Before admitting the opinion of a witness into evidence as expert testimony, the judge must consider and decide two questions. The first is whether the subject matter of the opinion falls within the class of subjects upon which expert testimony is permissible. This first question may be divided into two parts: (a) whether the subject matter of the opinion is such that a person without instruction or experience in the area of knowledge or human experience would be able to form a sound judgment on the matter without the assistance of witnesses possessing special knowledge or experience in the area, and (b) whether the subject matter of the opinion forms part of the body of knowledge or experience which is sufficiently organised or recognised to be accepted as a reliable body of knowledge or experience, a special acquaintance with which by the witness would render his opinion of assistance to the court. The second question is whether the witness has acquired by study or experience sufficient knowledge of the subject to render his opinion of value in resolving the issues before the court.[35]
[34] (1984) 38 SASR 45.
[35] Ibid at 46-7. See also Clark v Ryan (1960) 103 CLR 486 at 491 (Dixon CJ).

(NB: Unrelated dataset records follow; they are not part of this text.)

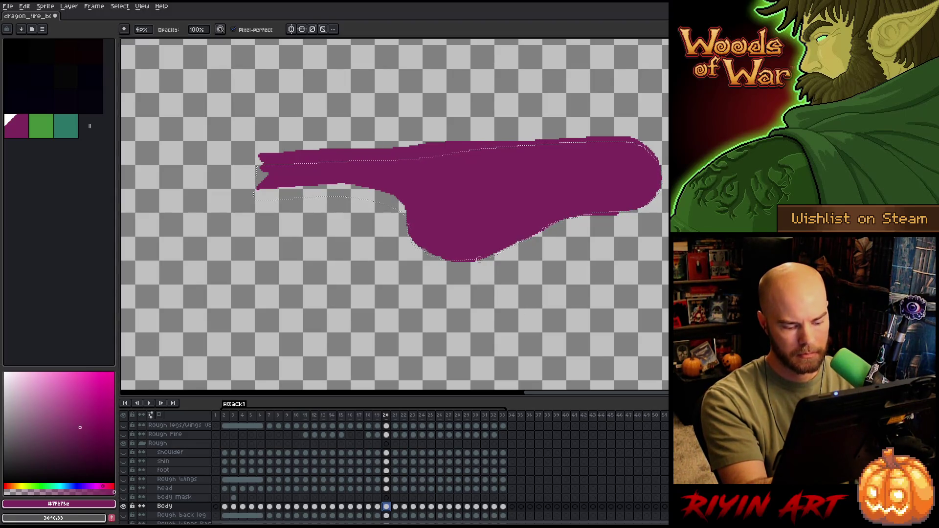
pyautogui.press('v')
pyautogui.moveTo(462, 264); pyautogui.dragTo(471, 257)
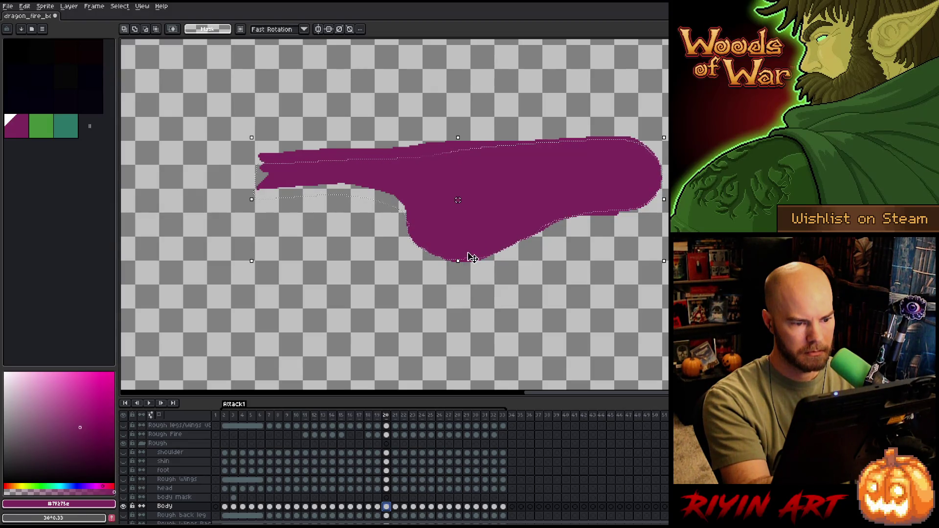
pyautogui.press('comma')
pyautogui.press('period')
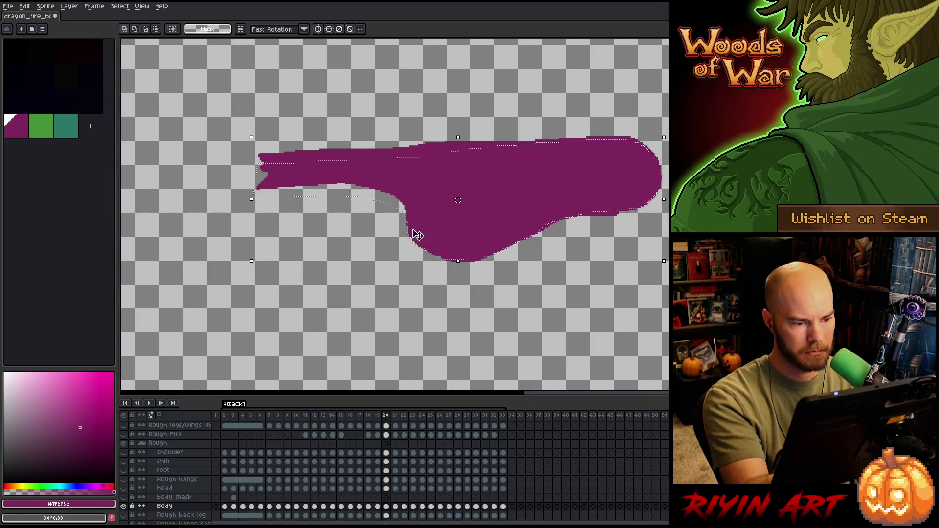
pyautogui.press('b')
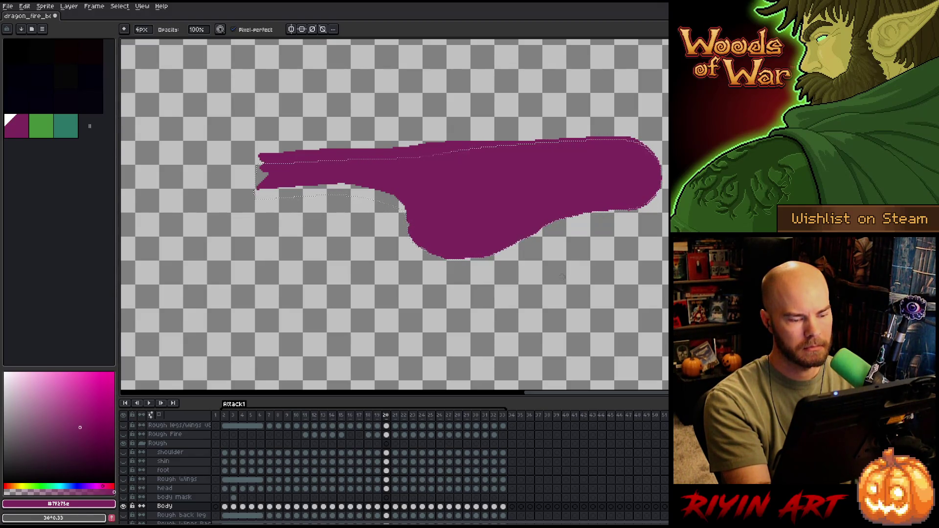
# Lasso the top of the frame-20 body and nudge it down
pyautogui.press('m')
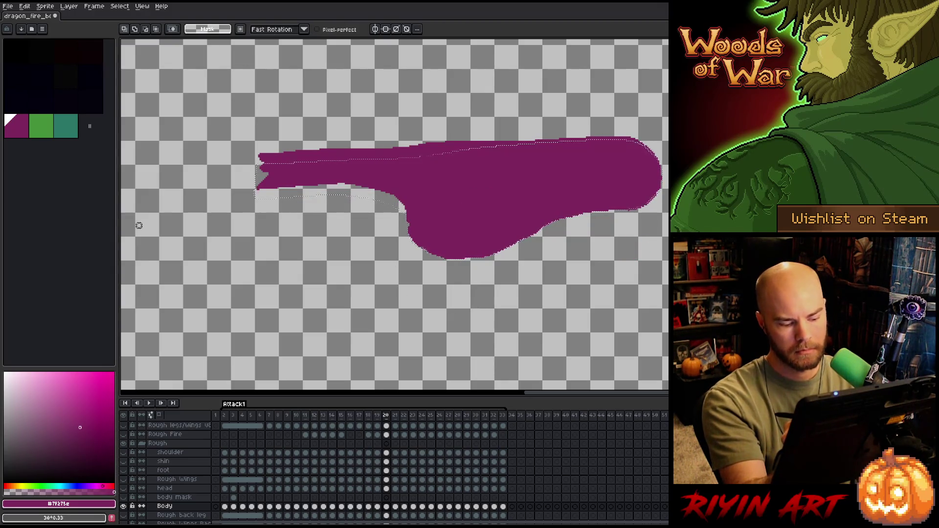
pyautogui.press('ctrl+d')
pyautogui.moveTo(665, 171)
pyautogui.mouseDown()
pyautogui.moveTo(434, 166)
pyautogui.moveTo(420, 211)
pyautogui.moveTo(285, 217)
pyautogui.moveTo(592, 100)
pyautogui.moveTo(611, 105)
pyautogui.mouseUp()
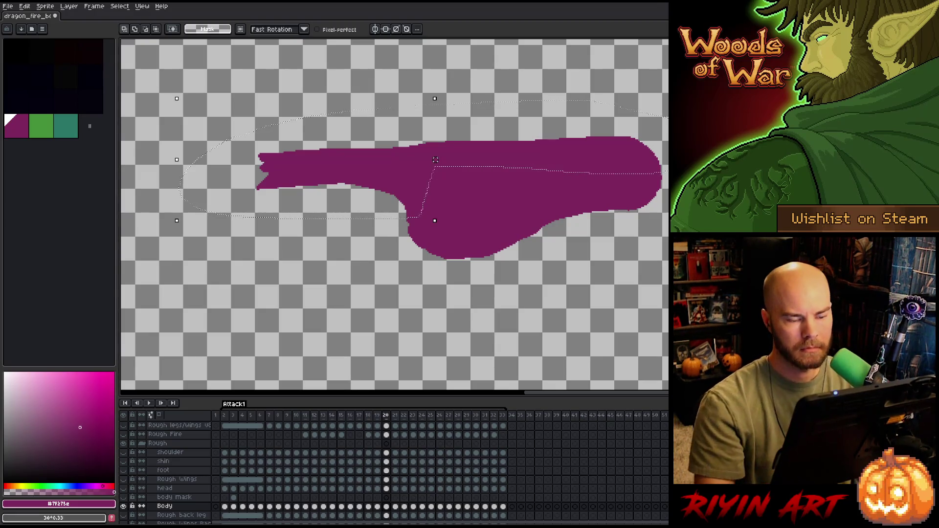
pyautogui.press('Return')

In the present case, there was no suggestion that the respondent suffered from a mental illness which could explain her conduct.[36] In those circumstances, a court should, even without expert evidence, be able to form a sound judgment on the issue of whether the respondent, unaffected by drugs or alcohol, was acting consciously and voluntarily at the time of the alleged offences. Given the evidence that the respondent had consumed some Stilnox, it was appropriate for the Court to have some assistance from an appropriately qualified expert. That is because it seemed to be common ground that Stilnox is capable of causing unusual behaviour in some who use it. Furthermore, its effects can be exacerbated if taken in conjunction with alcohol.
[36] Dr Raeside did consider that the respondent may have been suffering from “a partially treated major depressive disorder” in April 2008, but did not think that that condition was “particularly relevant” to the issue of the respondent’s voluntariness.
Dr Raeside is a forensic psychiatrist who, for many years, has provided both in-patient and out-patient psychiatric treatment to prisoners and probationers. He is experienced in giving expert evidence in courts of this State on psychiatric and psychological issues. Dr Raeside is not a pharmacologist.
Dr Raeside said that he had a “general understanding” of Stilnox as a pharmacological agent, and that in the course of his professional practice he sees people who use Stilnox, including people involved in cases in which questions of their mental competency to have committed an offence has been raised. Presumably these are people who have reported or claimed to Dr Raeside a use of Stilnox. He said that he had not himself used Stilnox, nor prescribed Stilnox to any patient (but had prescribed analogue drugs), and he doubted that he had ever seen anyone at a time when that person was under the influence of Stilnox.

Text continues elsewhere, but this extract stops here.